Si bien, las pérdidas en cuanto a joyas y reliquias que tuvieron lugar en San Agustín fueron incontables, pero como se reseñó, ninguna comparable a una sola muerte, pues fueron más de doscientas personas las que perdieron la vida en el desastre, algunos en el acto y otros con cada uno de los derrumbes y las heridas causadas; muchos de ellos pertenecientes al despoblado de La Golosa y la mayoría correspondiente a la clase más baja. En definitiva, una fecha que conmocionó a la villa y se grabó en los anales de su historia.

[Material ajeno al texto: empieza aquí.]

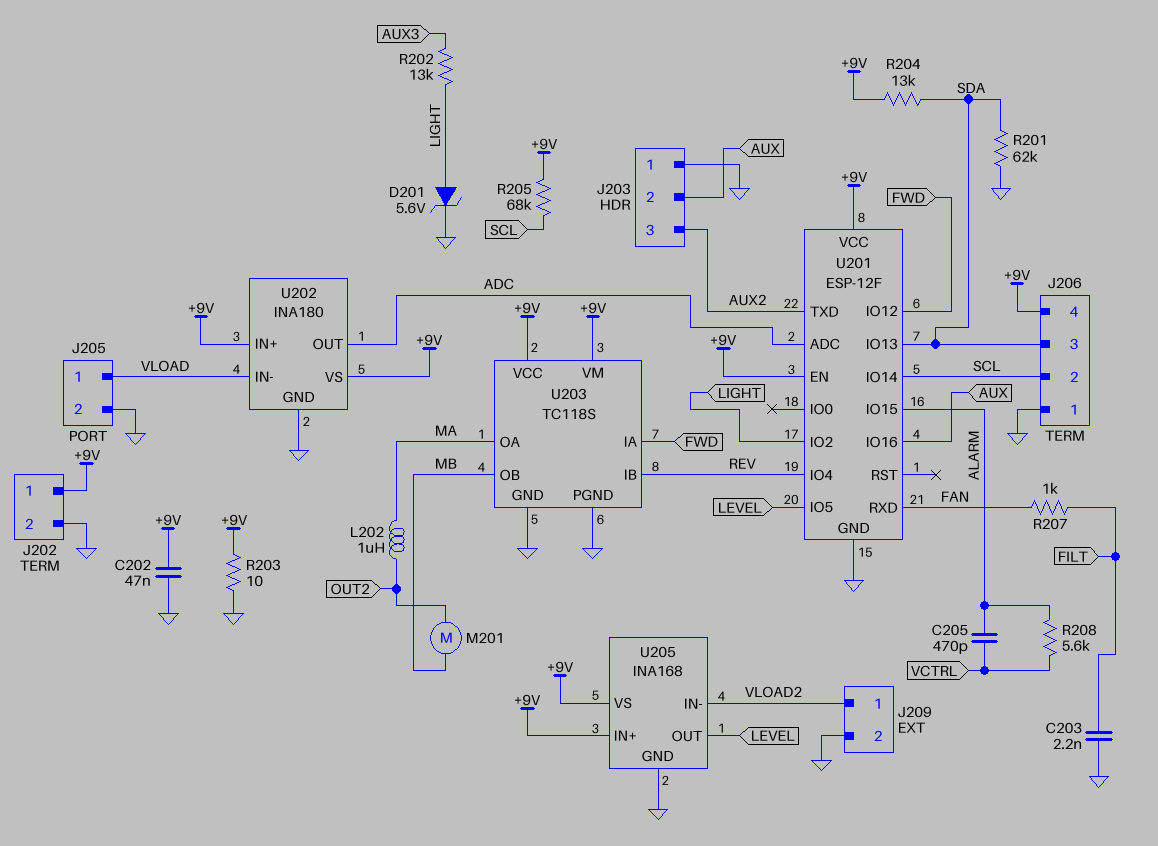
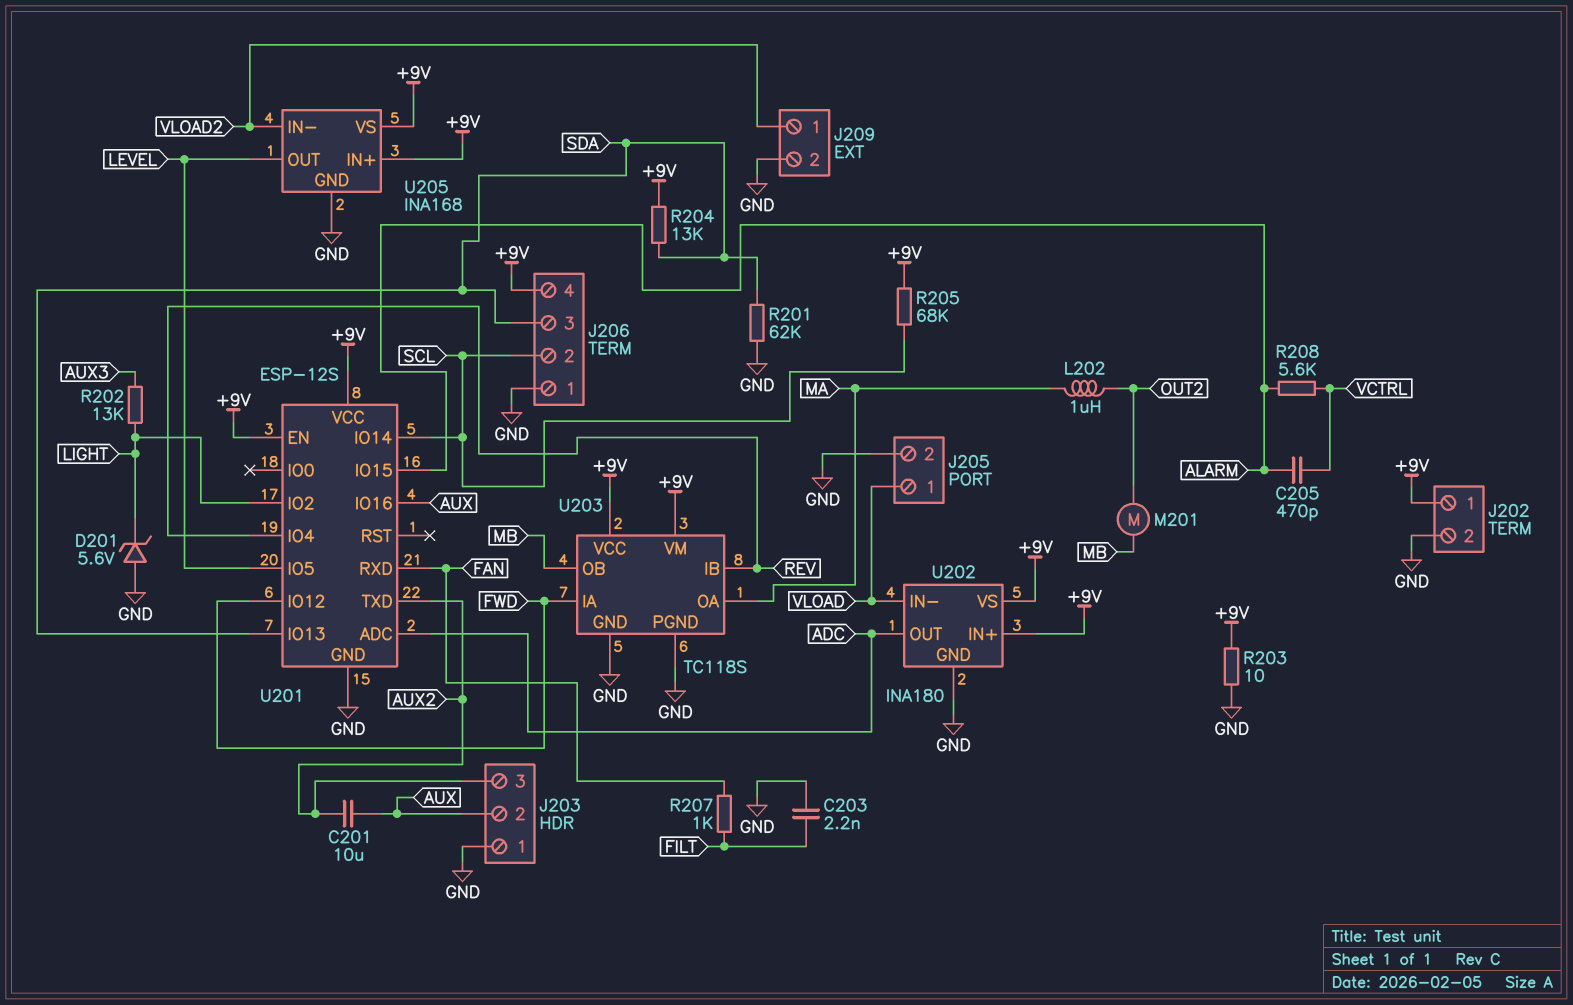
C201: none -> 10uF (AUX, AUX2)
C202: 47nF (+9V, GND) -> none
D201: zener 5.6V (A LIGHT, K GND) -> zener 5.6V (A GND, K LIGHT)
U201: ESP-12F -> ESP-12S

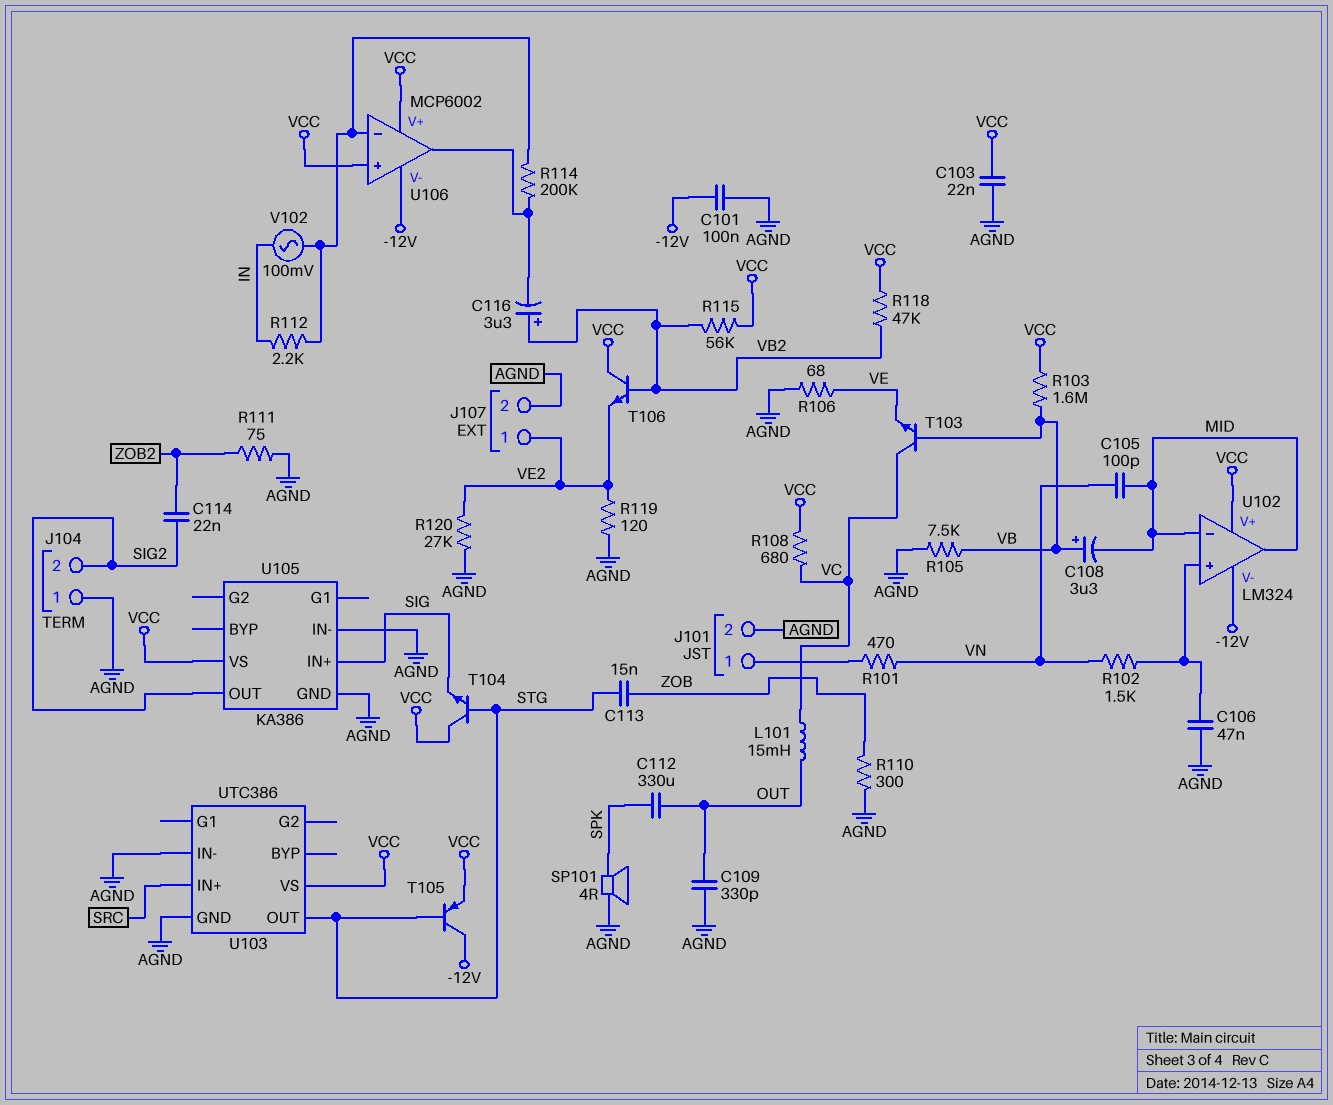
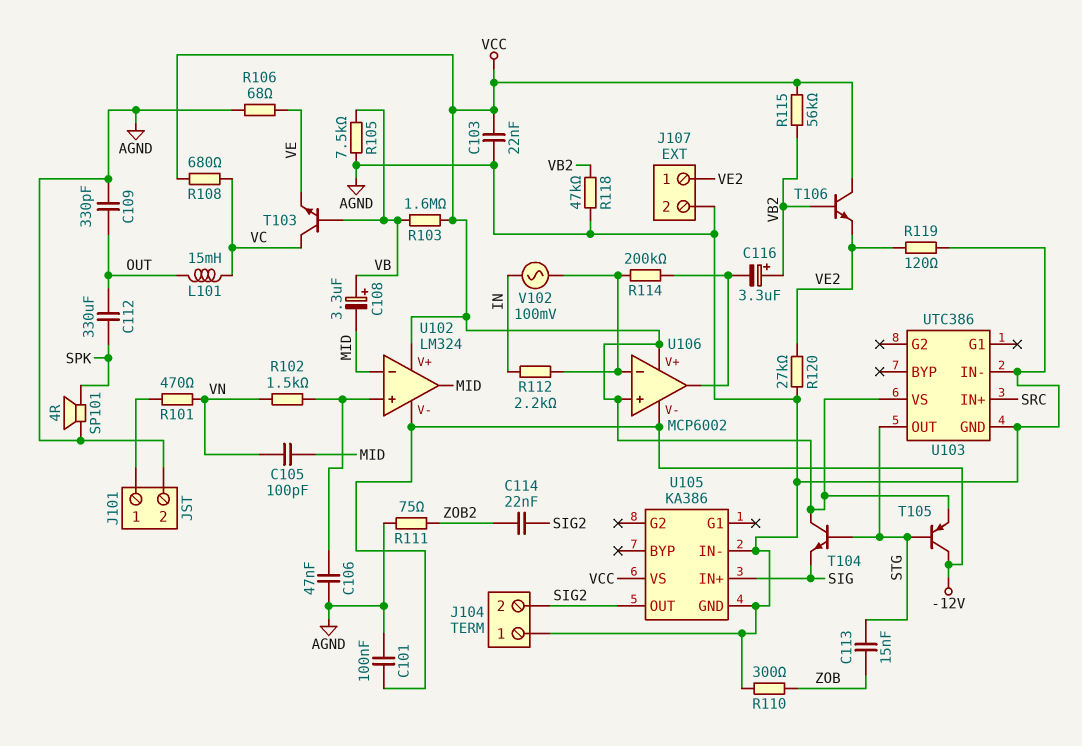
R118: 47k (VB2, VCC) -> 47k (AGND, VB2)

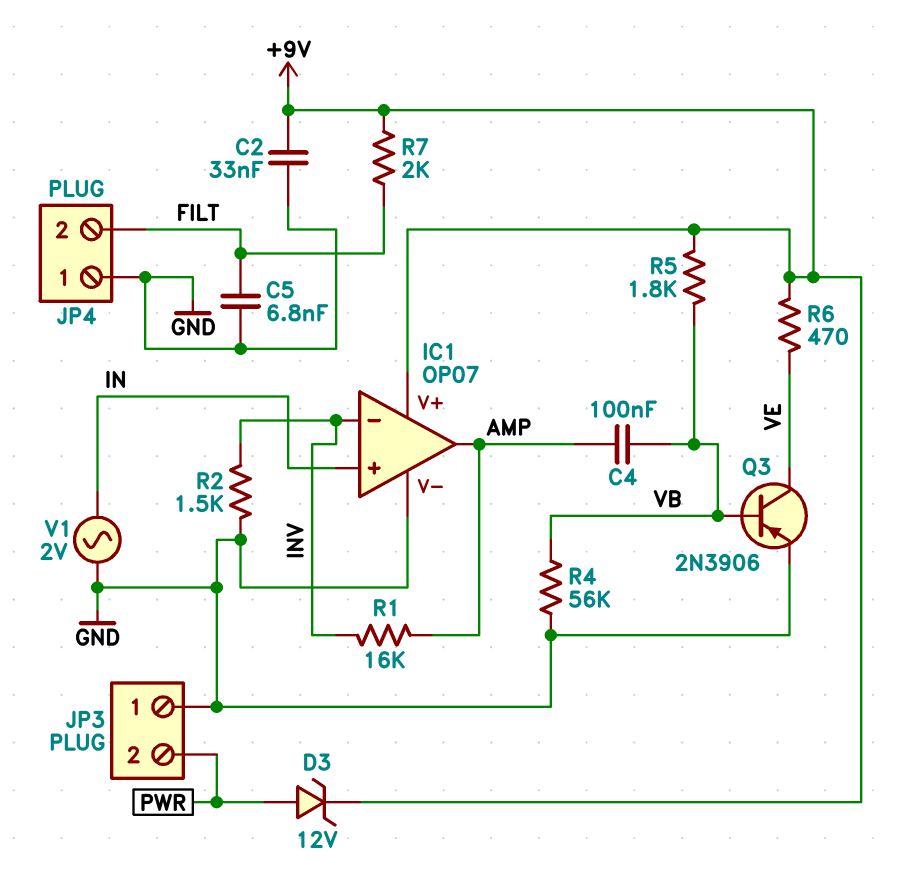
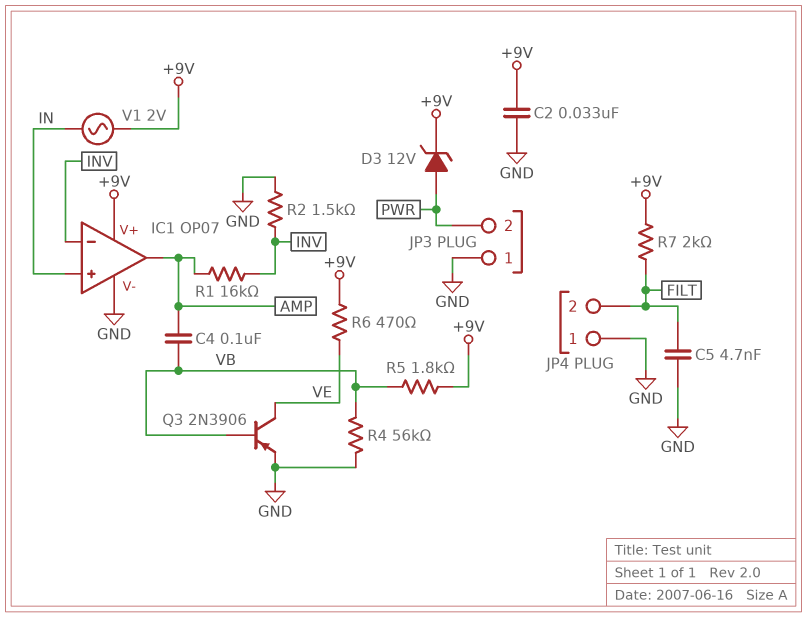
C5: 6.8nF (FILT, GND) -> 4.7nF (FILT, GND)
V1: AC 2V (GND, IN) -> AC 2V (+9V, IN)

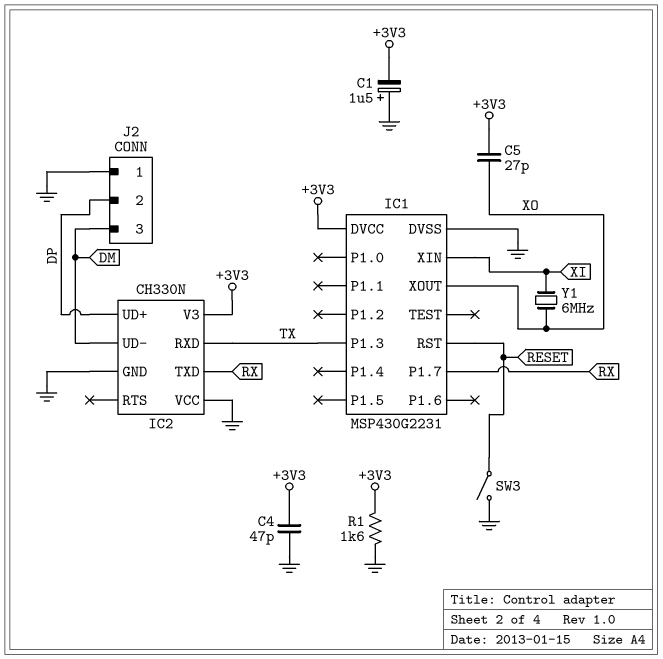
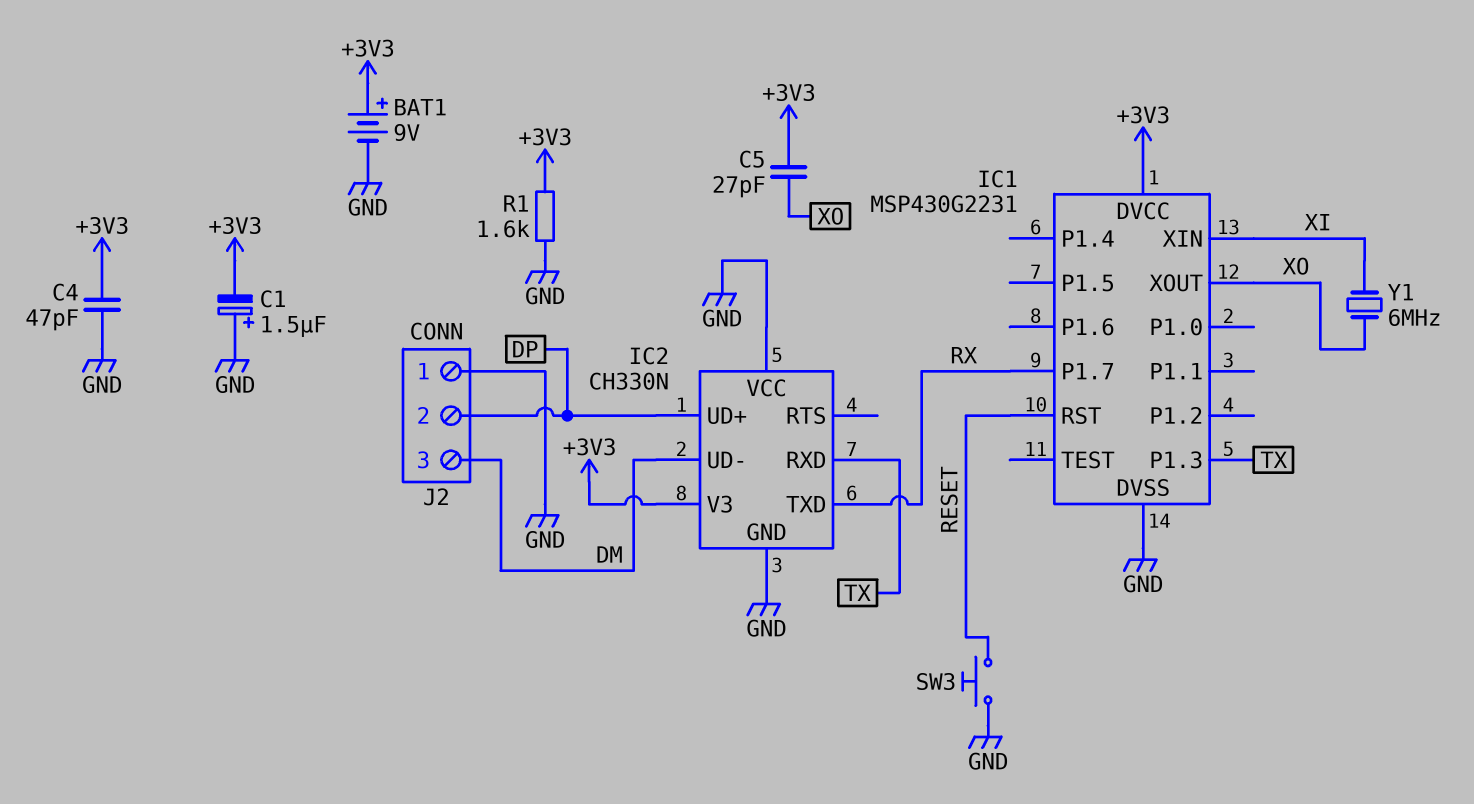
BAT1: none -> 9V (plus +3V3, minus GND)
SW3: switch (GND, RESET) -> button (GND, RESET)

Tal es así que, en recuerdo de aquellas almas, se estableció que desde ese día, antes de las nueve de la mañana, tuviera lugar el ‘toque del Címbalo’ de la Colegiata. Actualmente, a las nueve menos diez de la mañana, las grandes campanas resuenan en toda la localidad y así los medinenses no pueden olvidar cómo aquel 13 de abril de 1629 la tragedia silenció la villa tras el sonoro estruendo que precedió al desastre.
La función del desenclavo
Este acto, propio de la Semana Santa, consiste en descender a un Cristo articulado de la cruz. En Medina del Campo, donde la mención más antigua de esta ceremonia data de 1626 –tres años antes del desastre-, se instalaba, en el crucero de la iglesia conventual de los agustinos, un Cristo crucificado con los brazos articulados, dos escaleras tras la cruz y, a su lado, una imagen de la Virgen de la Soledad sobre andas. De este modo, durante el sermón, cuando se llegaba al momento del descendimiento, varios frailes subían a las escaleras y seguían los pasos marcados por el predicador que les ordenaba retirar la corona de espinas, los clavos de las manos y de los pies, para írselas entregando al oficiante, quien se los presentaba a la Virgen al tiempo que hacía comentarios piadosos aludiendo a cada uno de ellos. Una vez desenclavada la imagen y sostenida por una sábana del torso se descendía, se le presentaba a la Dolorosa y, por último, se depositaba en una urna. Finalizada la representación ambos salían en procesión por las calles de la localidad.
Esta escenificación se reproduce fielmente en el cuadro de ‘El mudo Neyra’ de 1722, conservado en la clausura del convento de Santa María Magdalena de MM. Agustinas, en Medina del Campo. Un lienzo en el que aparece representada la escena del Desenclavo de Cristo tal como se efectuaba en la villa vallisoletana hasta el tiempo de la exclaustración de 1835.